Warren Buffett, famous investor and CEO of Berkshire Hathaway Inc., has been getting a lot of attention recently for his company's large purchases in Financial Firms. He has also been very political during the election year. His actions are what really count. In the past, he has made investments in the right companies at the right times, this has made his holding company, Berkshire Hathaway, famous and successful. Outside of his holding company, Warren Buffet told Bloomberg.com he was buying US stocks and may move his entire personal investment portfolio to US stocks. Justifying his move to buy US stocks he said,
While short-term stock-market movements can't be foretold, the likelihood is that the market will recover before the economy or general investor sentiment do so, and 'if you wait for the robins, spring will be over.'
He talks more about the Great Depression and how much stocks increased from 1932 to 1933 (30%). Read full article here.
It has long been known that Warren Buffett took after Benjamin Graham, author of "Security Analysis" and the father of value investing. What's interesting about Graham is that at the end of his career, he quits stocks altogether because of the uncertainy involved. Here's a quote from a WSJ article WSJ Article about Graham and his book "Security Analysis"
Just as the roughly 90% fall between 1929 and 1932 had seemed to be fading, the stock market dropped sharply again in the late 1930s.
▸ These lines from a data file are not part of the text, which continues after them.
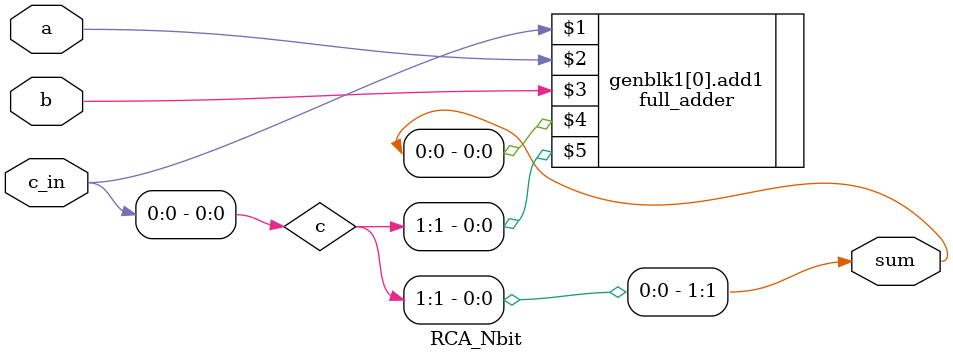
<source format=v>
`timescale 1ns / 1ps


module RCA_Nbit # (parameter n = 1) (
    c_in,
    a,
    b,
    sum
    );
    
    input c_in;
    input [n-1: 0] a, b;
    output [n: 0] sum;
    
    wire [n: 0] c;
    assign c[0] = c_in;
    
    genvar i;
    generate
        for (i=0; i<n; i = i+1)
        begin
            full_adder add1(c[i], a[i], b[i], sum[i], c[i+1]);
        end
    endgenerate
    
    assign sum[n] = c[n];
    
endmodule

</source>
As market historian James Grant puts it, by the time Graham was ready to finish the 1940 edition, "He had had it."
That helps explain one of the great ironies of market commentary. Graham himself stuck largely with stocks in his investment fund. But at the conclusion of his book, he advised the institutional investors among his readers to shun the stock market entirely and invest in bonds. Graham doubted they could stomach "the heavy responsibilities and the recurring uncertainties" stirred up by stocks.